#### [Problem requirements]
The reply should be the records repeated exactly, without any images.

^^^^

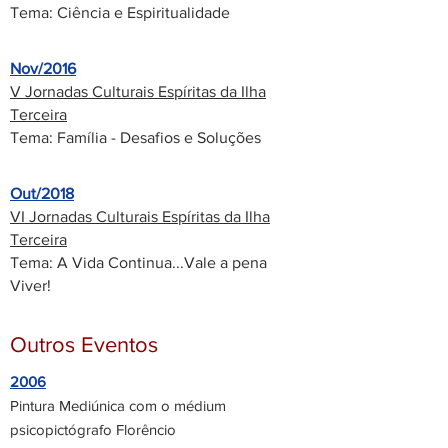
Tema: Ciência e Espiritualidade
Nov/2016
V Jornadas Culturais Espíritas da Ilha
Terceira
Tema: Família - Desafios e Soluções
Out/2018
VI Jornadas Culturais Espíritas da Ilha
Terceira
Tema: A Vida Continua...Vale a pena
Viver!
Outros Eventos
2006
Pintura Mediúnica com o médium
psicopictógrafo Florêncio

^^^^

#### [Output for this task]
Tema: Ciência e Espiritualidade
Nov/2016
V Jornadas Culturais Espíritas da Ilha
Terceira
Tema: Família - Desafios e Soluções
Out/2018
VI Jornadas Culturais Espíritas da Ilha
Terceira
Tema: A Vida Continua...Vale a pena
Viver!
Outros Eventos
2006
Pintura Mediúnica com o médium
psicopictógrafo Florêncio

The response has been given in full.